Exercise
Retype exactly the lines from the one containing "Figure 2. Relation-linking" through the last line of the records below, including both, and leave out any pictures.

Information supplied

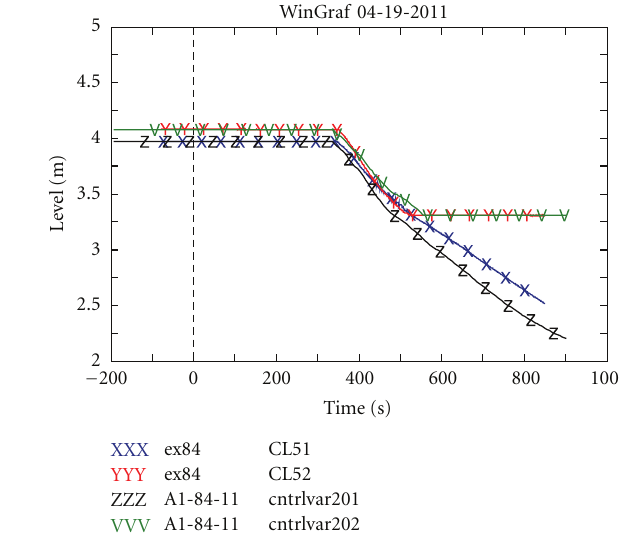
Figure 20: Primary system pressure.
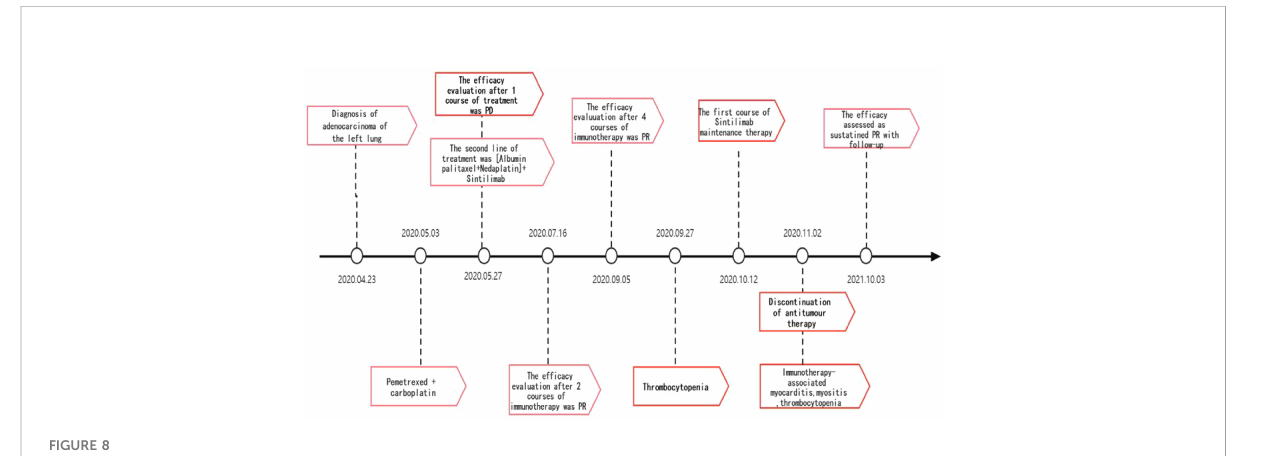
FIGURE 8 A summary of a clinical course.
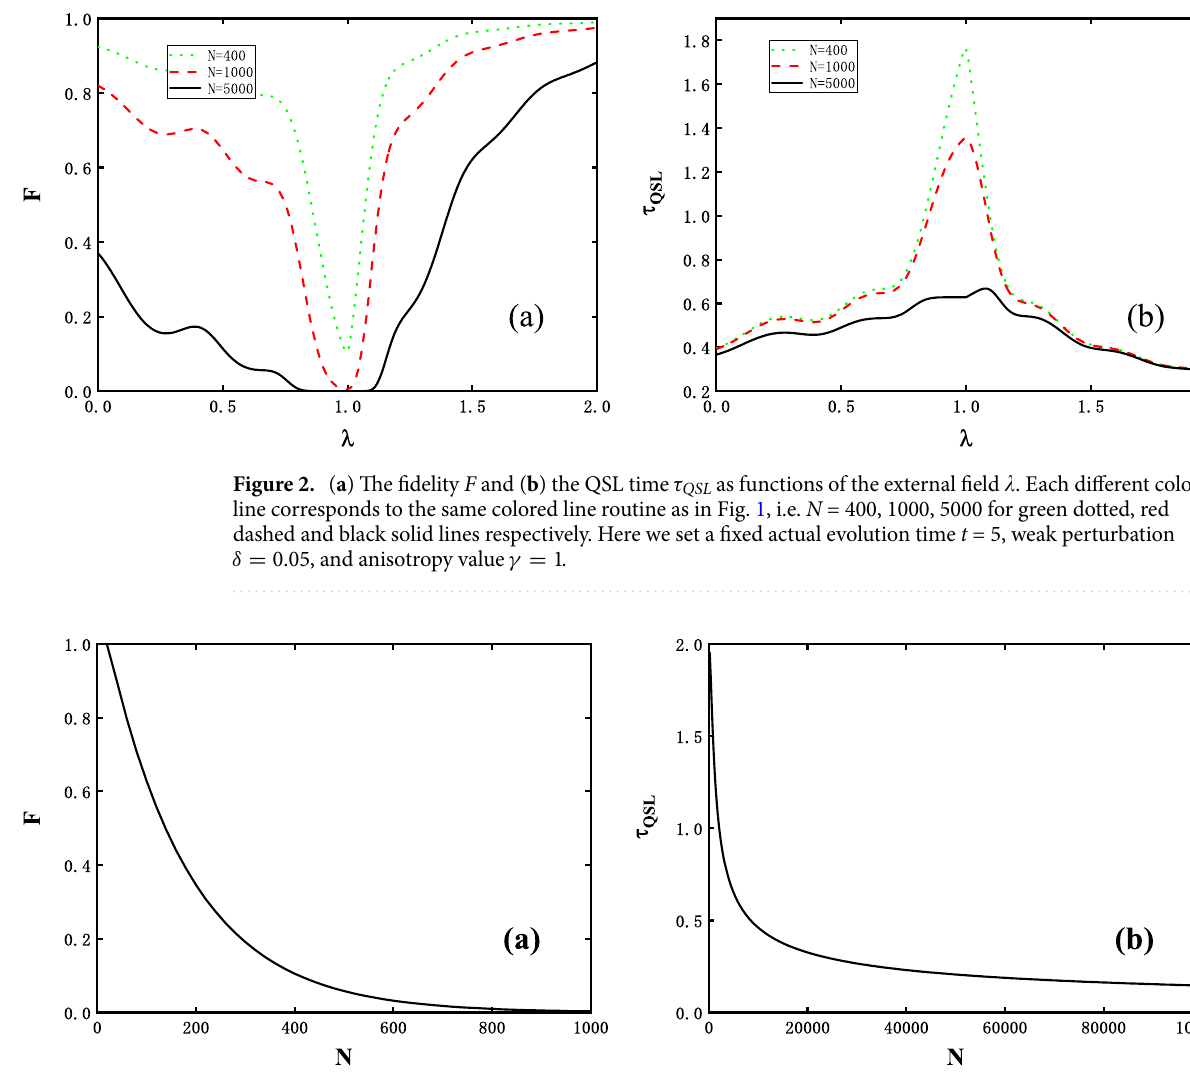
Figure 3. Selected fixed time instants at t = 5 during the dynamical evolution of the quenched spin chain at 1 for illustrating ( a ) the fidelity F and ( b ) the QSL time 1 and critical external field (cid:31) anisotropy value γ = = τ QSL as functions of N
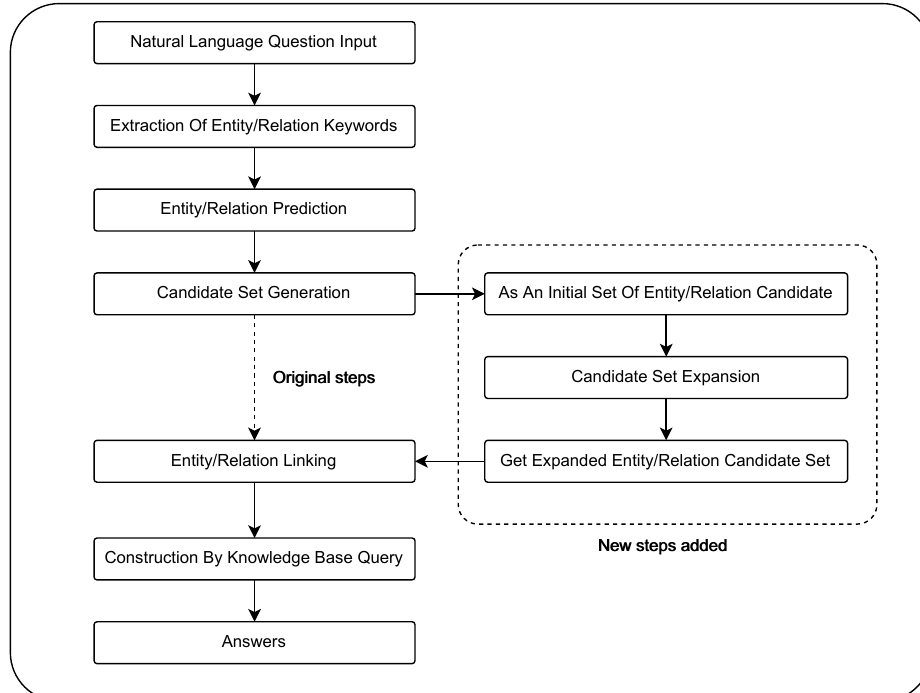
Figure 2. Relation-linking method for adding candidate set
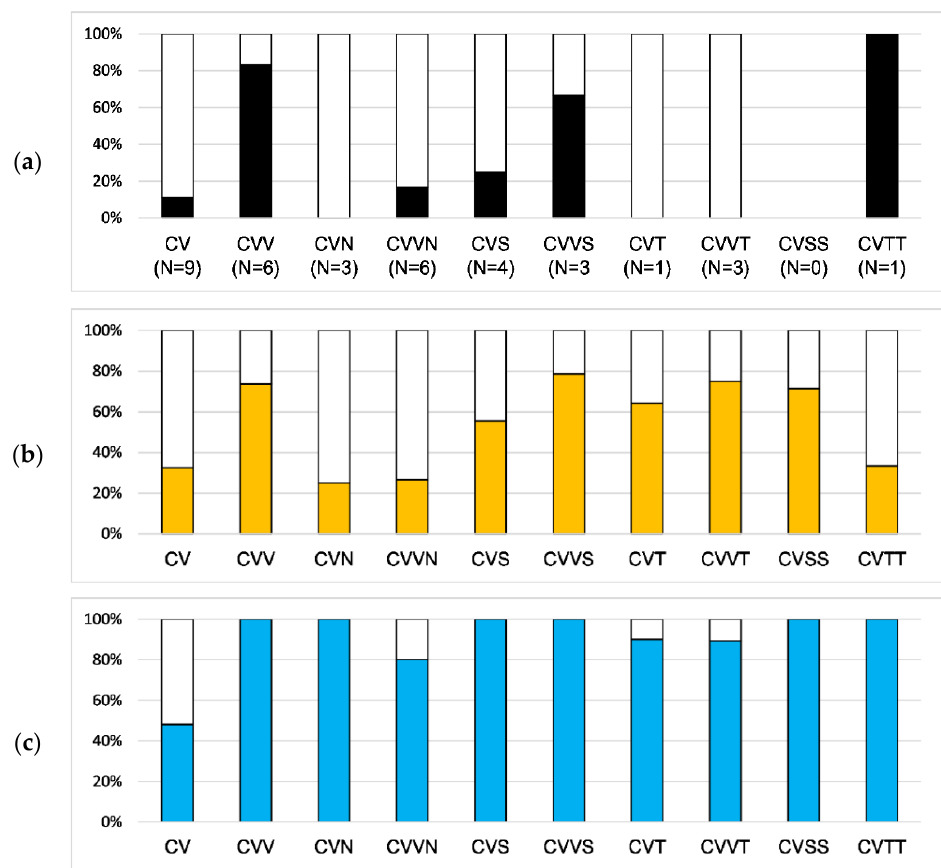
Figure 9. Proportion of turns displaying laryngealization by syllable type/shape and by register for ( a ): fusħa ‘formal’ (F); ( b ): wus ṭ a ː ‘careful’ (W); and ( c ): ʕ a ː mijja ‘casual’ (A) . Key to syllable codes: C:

Exercise answer
Figure 2. Relation-linking method for adding candidate set
Figure 9. Proportion of turns displaying laryngealization by syllable type/shape and by register for ( a ): fusħa ‘formal’ (F); ( b ): wus ṭ a ː ‘careful’ (W); and ( c ): ʕ a ː mijja ‘casual’ (A) . Key to syllable codes: C:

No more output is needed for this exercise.